Creating Environmental Markets

The Laredo Resilience Project

There is a way out of the climate box we have created, though resistance to the necessary ecological transformation remains intense.  This semester, Creating Environmental Markets will examine alternative means of achieving environmental restoration and climate adaptation through economic incentives and jobs using Laredo, Texas, as our case study.  Laredo is the largest inland port along the US/Mexico border and the nation’s third-busiest port among more than 450 airports, seaports, and border crossings, with $299.4 billion in total trade with the world in 2022.  It is a mid-sized city of approximately 300,000 located on the Rio Grande River and hosts tens of thousands of trucks daily hauling the robust commerce between the U.S. and Mexico

A south Texas community, Laredo also faces the consequences of a heating climate, including extended drought, increasingly hot and occasionally catastrophic temperatures, source water insecurity, heat island impacts, rare but increasing flood events, and significant issues around environmental justice.  A heating planet is also forcing people to migrate.
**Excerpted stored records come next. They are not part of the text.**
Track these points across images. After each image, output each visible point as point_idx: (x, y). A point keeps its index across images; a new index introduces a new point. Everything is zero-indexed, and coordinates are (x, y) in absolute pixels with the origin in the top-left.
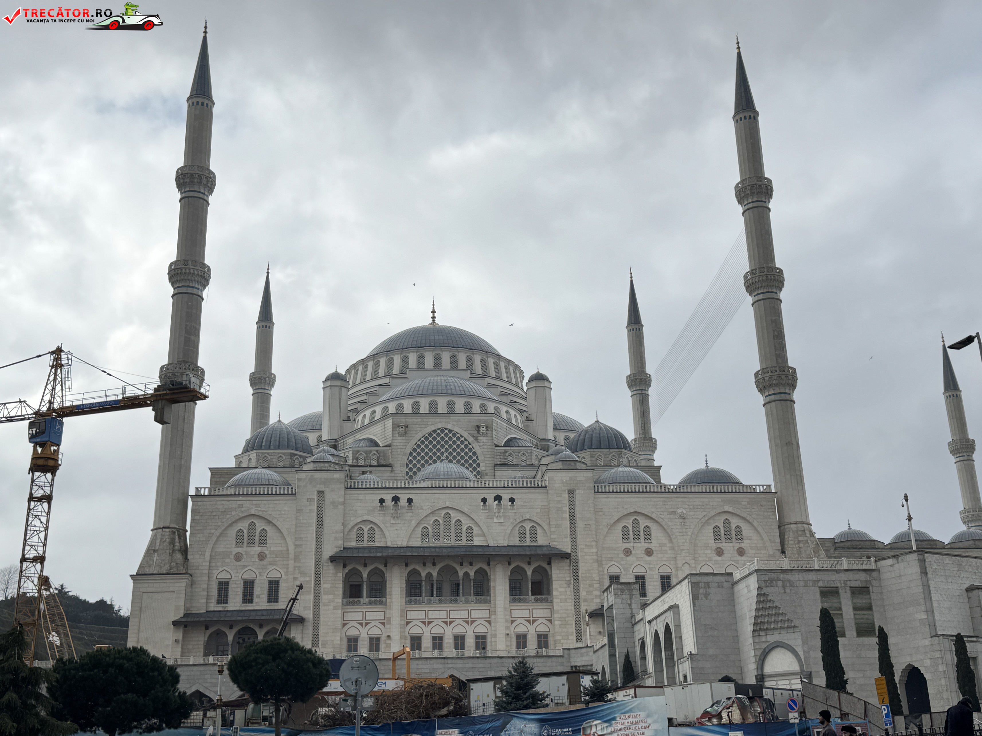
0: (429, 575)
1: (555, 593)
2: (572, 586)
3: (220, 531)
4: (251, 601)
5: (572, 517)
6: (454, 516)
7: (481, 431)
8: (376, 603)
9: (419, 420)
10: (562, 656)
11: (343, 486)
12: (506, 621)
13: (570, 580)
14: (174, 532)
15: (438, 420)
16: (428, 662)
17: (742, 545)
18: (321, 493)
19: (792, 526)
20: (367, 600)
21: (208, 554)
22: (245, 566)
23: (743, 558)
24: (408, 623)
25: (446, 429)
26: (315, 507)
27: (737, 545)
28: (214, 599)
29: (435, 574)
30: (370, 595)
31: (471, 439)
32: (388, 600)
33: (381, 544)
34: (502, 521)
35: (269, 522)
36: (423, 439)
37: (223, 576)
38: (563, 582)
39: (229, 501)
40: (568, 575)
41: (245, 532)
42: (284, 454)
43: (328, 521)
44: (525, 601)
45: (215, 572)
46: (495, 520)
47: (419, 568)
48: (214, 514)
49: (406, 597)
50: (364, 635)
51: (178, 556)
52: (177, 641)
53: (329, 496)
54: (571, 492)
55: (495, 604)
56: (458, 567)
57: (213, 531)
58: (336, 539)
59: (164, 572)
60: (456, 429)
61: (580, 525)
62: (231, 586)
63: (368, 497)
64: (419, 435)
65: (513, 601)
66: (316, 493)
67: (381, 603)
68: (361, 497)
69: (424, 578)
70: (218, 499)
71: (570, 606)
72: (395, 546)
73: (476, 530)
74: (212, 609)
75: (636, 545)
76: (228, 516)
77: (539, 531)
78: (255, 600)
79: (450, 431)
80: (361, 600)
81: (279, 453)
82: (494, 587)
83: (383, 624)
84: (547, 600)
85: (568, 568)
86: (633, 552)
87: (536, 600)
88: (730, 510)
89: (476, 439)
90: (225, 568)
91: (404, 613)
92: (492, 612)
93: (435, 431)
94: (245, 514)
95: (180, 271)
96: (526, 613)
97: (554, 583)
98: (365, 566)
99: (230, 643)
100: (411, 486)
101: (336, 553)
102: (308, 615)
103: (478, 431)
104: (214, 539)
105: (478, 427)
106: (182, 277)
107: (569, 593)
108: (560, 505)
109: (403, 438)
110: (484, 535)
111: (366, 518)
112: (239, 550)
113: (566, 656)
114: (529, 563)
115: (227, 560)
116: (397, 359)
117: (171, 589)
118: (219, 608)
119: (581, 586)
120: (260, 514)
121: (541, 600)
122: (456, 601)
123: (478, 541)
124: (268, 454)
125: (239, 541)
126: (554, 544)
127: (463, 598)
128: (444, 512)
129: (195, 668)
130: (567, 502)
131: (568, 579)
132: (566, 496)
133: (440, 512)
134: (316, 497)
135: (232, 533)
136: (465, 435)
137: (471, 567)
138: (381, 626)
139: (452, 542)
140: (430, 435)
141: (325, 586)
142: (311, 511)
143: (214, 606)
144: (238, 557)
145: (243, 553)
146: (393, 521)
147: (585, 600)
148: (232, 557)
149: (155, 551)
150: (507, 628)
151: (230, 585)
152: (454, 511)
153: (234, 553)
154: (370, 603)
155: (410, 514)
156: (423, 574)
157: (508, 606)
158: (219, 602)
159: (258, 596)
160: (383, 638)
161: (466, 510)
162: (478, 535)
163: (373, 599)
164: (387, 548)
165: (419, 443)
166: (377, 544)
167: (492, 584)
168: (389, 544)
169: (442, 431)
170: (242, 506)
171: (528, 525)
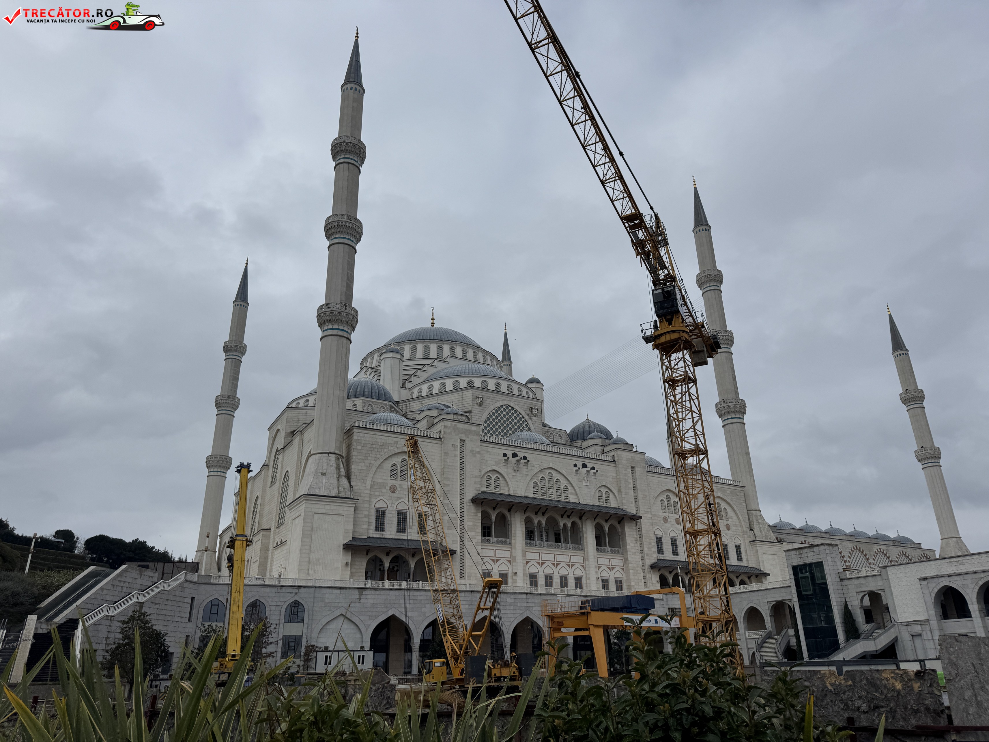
0: (539, 523)
1: (628, 547)
2: (638, 542)
3: (379, 462)
4: (404, 531)
5: (635, 487)
6: (556, 476)
7: (534, 412)
8: (502, 543)
9: (491, 396)
11: (479, 438)
12: (596, 567)
13: (636, 538)
14: (339, 459)
15: (504, 398)
17: (728, 522)
18: (462, 441)
19: (753, 512)
20: (495, 539)
21: (369, 483)
22: (399, 498)
23: (730, 532)
24: (527, 562)
25: (510, 406)
26: (458, 453)
27: (726, 522)
28: (373, 527)
29: (544, 523)
30: (498, 536)
31: (527, 417)
32: (513, 541)
33: (506, 492)
34: (588, 485)
36: (494, 411)
37: (381, 505)
38: (633, 539)
39: (386, 436)
40: (635, 533)
41: (399, 467)
43: (468, 467)
44: (604, 551)
45: (374, 501)
46: (584, 484)
47: (533, 516)
48: (374, 446)
49: (526, 539)
50: (495, 570)
51: (344, 481)
52: (347, 564)
53: (469, 445)
54: (633, 468)
55: (587, 552)
56: (559, 519)
57: (373, 462)
58: (475, 483)
59: (334, 495)
60: (517, 408)
61: (640, 495)
62: (387, 515)
63: (495, 450)
64: (492, 408)
65: (598, 550)
66: (459, 441)
67: (506, 543)
68: (490, 450)
69: (536, 525)
70: (377, 433)
71: (638, 558)
72: (516, 495)
73: (570, 488)
74: (371, 536)
75: (670, 515)
76: (386, 450)
77: (611, 495)
78: (408, 530)
79: (513, 408)
80: (491, 539)
82: (586, 538)
83: (509, 561)
84: (622, 552)
85: (635, 528)
86: (669, 520)
87: (612, 552)
89: (530, 418)
90: (382, 498)
91: (525, 554)
92: (586, 559)
93: (502, 406)
94: (400, 451)
96: (607, 562)
97: (627, 538)
98: (494, 509)
99: (386, 569)
100: (524, 446)
101: (476, 496)
102: (456, 547)
103: (532, 412)
104: (374, 469)
105: (532, 408)
106: (345, 230)
107: (637, 548)
108: (626, 478)
109: (480, 408)
110: (576, 494)
111: (494, 468)
112: (394, 482)
114: (607, 521)
115: (384, 491)
117: (341, 512)
118: (377, 535)
119: (645, 543)
121: (618, 552)
122: (558, 547)
123: (572, 499)
125: (393, 475)
126: (625, 508)
127: (564, 545)
128: (548, 471)
130: (631, 476)
131: (635, 536)
132: (630, 470)
133: (545, 471)
134: (459, 444)
135: (388, 466)
136: (523, 413)
137: (568, 519)
138: (508, 564)
139: (554, 497)
140: (499, 408)
141: (468, 523)
142: (455, 456)
143: (373, 533)
144: (393, 489)
145: (397, 486)
146: (514, 474)
147: (647, 555)
148: (388, 488)
149: (323, 474)
150: (597, 573)
151: (386, 514)
152: (555, 472)
153: (390, 485)
154: (498, 542)
155: (525, 470)
156: (536, 522)
157: (596, 555)
158: (377, 529)
159: (411, 527)
160: (510, 575)
161: (564, 472)
162: (572, 494)
163: (500, 539)
164: (509, 495)
165: (491, 414)
166: (502, 492)
167: (585, 535)
168: (512, 493)
169: (507, 407)
170: (396, 443)
171: (604, 490)
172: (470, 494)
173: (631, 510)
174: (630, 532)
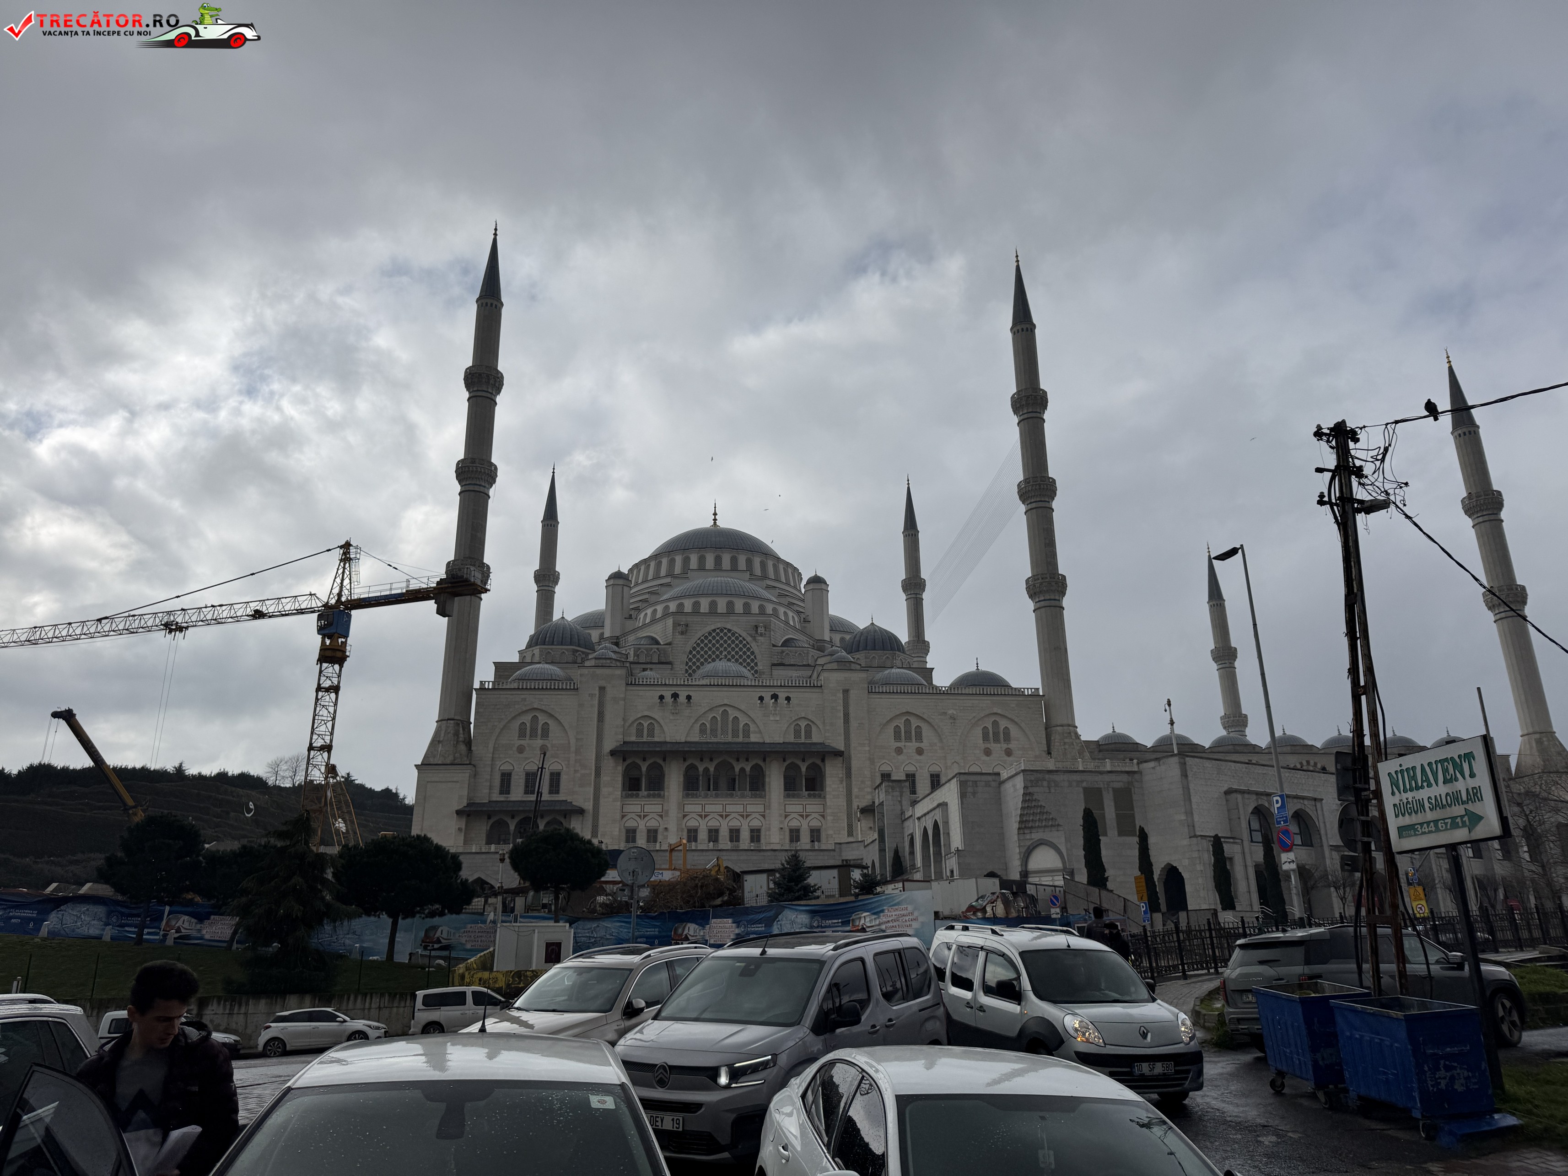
0: (706, 770)
1: (828, 789)
2: (845, 783)
3: (503, 723)
5: (846, 716)
6: (732, 713)
7: (759, 631)
8: (654, 796)
9: (700, 620)
10: (834, 850)
11: (624, 682)
12: (781, 815)
13: (842, 778)
14: (459, 724)
15: (718, 620)
16: (704, 853)
17: (1010, 746)
18: (602, 689)
19: (1058, 728)
20: (646, 793)
21: (491, 746)
22: (527, 758)
23: (1011, 759)
24: (684, 816)
25: (725, 629)
26: (596, 702)
27: (1005, 746)
28: (497, 790)
29: (712, 769)
30: (649, 788)
31: (749, 639)
32: (666, 794)
33: (662, 740)
34: (778, 718)
35: (551, 716)
36: (703, 638)
37: (506, 768)
38: (836, 779)
39: (512, 694)
40: (840, 772)
41: (528, 725)
42: (567, 650)
43: (608, 716)
44: (799, 796)
45: (498, 763)
46: (772, 718)
47: (697, 763)
48: (498, 707)
49: (684, 790)
50: (642, 827)
51: (463, 748)
52: (460, 829)
53: (610, 693)
54: (846, 692)
55: (770, 799)
56: (734, 763)
57: (496, 724)
58: (616, 734)
59: (448, 762)
60: (735, 629)
61: (854, 724)
62: (514, 777)
63: (648, 694)
64: (699, 634)
65: (787, 796)
66: (597, 689)
67: (659, 796)
68: (641, 693)
69: (701, 772)
70: (501, 692)
71: (843, 802)
72: (674, 741)
73: (752, 727)
74: (494, 799)
75: (907, 744)
76: (511, 710)
77: (814, 729)
79: (729, 631)
80: (640, 793)
81: (562, 649)
82: (770, 783)
83: (661, 816)
84: (820, 796)
85: (841, 765)
86: (905, 751)
87: (809, 796)
88: (999, 712)
89: (754, 638)
90: (507, 760)
91: (681, 806)
92: (767, 807)
93: (714, 630)
94: (528, 708)
95: (467, 469)
96: (799, 808)
97: (827, 779)
98: (644, 760)
99: (512, 832)
100: (690, 683)
101: (617, 747)
102: (588, 806)
103: (757, 631)
104: (498, 731)
105: (757, 627)
106: (469, 475)
107: (841, 789)
108: (834, 705)
109: (684, 636)
110: (760, 732)
111: (646, 713)
112: (522, 742)
113: (837, 850)
114: (803, 760)
115: (510, 752)
116: (679, 559)
117: (455, 779)
118: (502, 798)
119: (854, 783)
120: (543, 708)
121: (814, 796)
122: (732, 796)
123: (754, 738)
124: (551, 649)
125: (522, 734)
126: (827, 742)
127: (739, 793)
128: (722, 709)
129: (478, 856)
130: (841, 702)
131: (841, 776)
132: (840, 695)
133: (718, 709)
134: (597, 693)
135: (516, 724)
136: (744, 634)
137: (747, 763)
138: (659, 819)
139: (730, 739)
140: (710, 634)
141: (605, 778)
142: (592, 706)
143: (496, 797)
144: (521, 749)
145: (526, 745)
146: (671, 718)
147: (857, 797)
148: (515, 749)
149: (439, 742)
150: (781, 822)
151: (512, 776)
152: (732, 708)
153: (516, 746)
154: (649, 796)
155: (689, 711)
156: (701, 769)
157: (782, 801)
158: (501, 793)
160: (660, 830)
161: (743, 708)
162: (755, 733)
163: (652, 792)
164: (666, 743)
165: (699, 641)
166: (656, 739)
167: (767, 780)
168: (668, 740)
169: (722, 630)
170: (525, 700)
171: (803, 724)
172: (608, 747)
173: (838, 744)
174: (832, 769)
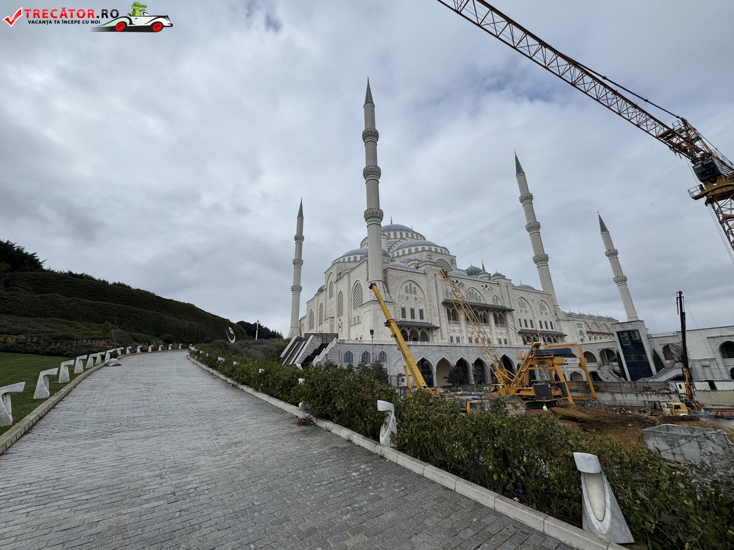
1: (507, 324)
2: (512, 322)
3: (400, 285)
4: (414, 318)
5: (509, 297)
6: (475, 291)
9: (434, 254)
12: (495, 333)
13: (512, 320)
14: (383, 283)
19: (556, 307)
20: (452, 321)
21: (397, 295)
22: (410, 302)
24: (467, 332)
25: (443, 259)
28: (401, 316)
31: (450, 264)
32: (460, 322)
34: (488, 295)
35: (417, 284)
36: (436, 262)
37: (403, 306)
38: (510, 320)
40: (511, 317)
41: (409, 287)
43: (438, 288)
44: (499, 326)
45: (400, 304)
48: (397, 277)
49: (465, 321)
50: (455, 335)
51: (387, 294)
54: (507, 287)
55: (492, 327)
56: (478, 311)
58: (442, 295)
60: (446, 260)
61: (511, 300)
65: (496, 326)
67: (457, 323)
71: (513, 329)
73: (481, 297)
74: (401, 320)
76: (403, 279)
77: (499, 300)
78: (416, 318)
82: (490, 320)
85: (511, 315)
89: (452, 265)
90: (403, 302)
91: (466, 327)
93: (439, 259)
94: (409, 280)
96: (500, 331)
97: (508, 320)
98: (451, 307)
101: (444, 301)
103: (452, 262)
104: (399, 288)
107: (512, 324)
108: (505, 291)
110: (484, 300)
112: (407, 295)
114: (498, 312)
115: (404, 299)
118: (403, 320)
119: (515, 322)
120: (414, 280)
121: (503, 326)
122: (479, 325)
123: (483, 302)
125: (407, 291)
126: (506, 306)
127: (481, 324)
128: (472, 289)
135: (404, 287)
136: (448, 262)
137: (482, 311)
138: (459, 333)
139: (475, 301)
141: (442, 314)
142: (433, 282)
144: (407, 298)
145: (409, 297)
147: (517, 327)
148: (405, 297)
150: (496, 336)
151: (406, 310)
152: (475, 289)
154: (454, 323)
155: (462, 288)
157: (495, 328)
158: (403, 317)
159: (417, 316)
160: (461, 338)
162: (482, 300)
170: (407, 276)
171: (495, 298)
172: (441, 300)
173: (508, 306)
174: (509, 317)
Laredo receives thousands of migrants a day seeking asylum into the US. A 2021 study by the Texas Water Development Board and Texas A&M University concluded the city will face severe water shortages by 2040.  In 2022, the two reservoirs on which Laredo and surrounding smaller communities depend, the Falcon Reservoir in Zapata County and the Amistad Reservoir in Webb County, were at 9% and 19% of capacity due to drought.  Add that politics in Texas, particularly for environmental projects and justice as well as for a community whose population is 95% Hispanic with 45% below the poverty line, is difficult.  

As a project for the spring semester 2024 Creating Environmental Markets class, Laredo, Texas, presents both significant environmental challenges and opportunities to explore innovative market-driven approaches that synthesized through design strategies will attempt to envision a more resilient future in Laredo.  Working directly with the Rio Grande International Study Center (RGISC), the regional environmental advocate, we will investigate the historical context of Laredo, particularly focusing on its environmental past, its current environmental challenges, and the anticipated consequences of climate change.  We will investigate how arroyos, wetlands, grasslands, surface water, and ground water once worked, how the city grew, why and where its commercial and industrial centers grew, the history of the Rio Grande, sources of water supply, ground water stores, and the consequent environmental context of the city and the region.

From this base and using the tools of environmental restoration and sustainability provided in class, we will construct a water resilient plan for Laredo in a Project Report that will enhance water security while restoring natural systems and habitat, generate income as an aspect of restoration, reduce heat island effect, increase flood management and control options, and provide new job opportunities.